Wednesday, January 17, 2007

Reoccurrence I

There he is standing in front of me grinning like the proverbial snake that just had a fulfilling mouse dinner. He’s glaring at me with those horrible black and empty eyes. Eyes like a shark watching its prey, cold and calculated waiting for the right moment to rush in for the attack. He’s holding a black leather belt in his hands. It’s folded in half, one side lying on top of the other. He keeps moving his hands together causing the opposing sides to separate from each other like a gaping mouth, then with lightning speed he pulls his hands apart causing the belt crack like a whip as the lengths of leather come together. The sound is terrorizing in its promise of painful violence. I back away and that’s when he smiles. His dark lips spread as he smiles, revealing rows of needle like teeth. I recoil from his presence in a state of pure fear and panic. That’s when I scream, “No Dad! Please don’t, please!” and turn to run.

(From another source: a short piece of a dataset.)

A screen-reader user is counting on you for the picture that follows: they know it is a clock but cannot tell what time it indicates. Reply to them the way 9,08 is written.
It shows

It’s the same nightmare over and over again. It started in youth and still to this day it will interrupt my sleep. I’m standing in thick fog in the cold. I can feel the sensation of tiny droplets of frozen rain on my face. I’m looking into the darkness of the night sky and smiling. Although it’s cold I love the feeling of the miniscule ice crystals on my face. Then I hear the snapping sound and the fog begins to clear. “Crack!” And dread washes over me. I start to shiver. The fog becomes thinner and I see the silhouette of my father as he snaps his belt over and over, all the while smirking as he tries not to smile revealing the horror beneath his tight purple lips. When I begin pleading for him to not hurt me and turn to run the fog disappears and I find myself on top of a flat circular plateau. I stand on the edge and look down into what seems like miles of darkness and realize there is nowhere for me to go. I turn to face the monster I keep calling Dad and notice that there is an old rusty car between us. It’s running and thick dark exhaust is billowing out of the tail end of it. The belt snaps again and echoes out into the nothingness that surrounds the infinitely tall rock platform we are standing on. I jump into the car, throw the car into reverse and hit the gas as hard as I can. There’s is a loud thump as the tail end of the car slams into my father and then a dull “tha-thump” as the back wheels roll over him. I put the car into drive and roll over him again then back into reverse. Drive, reverse, drive over and over again. I’m afraid to stop because I know if I do he’ll get up off the ground and that needle toothed smile will come closer and closer and closer.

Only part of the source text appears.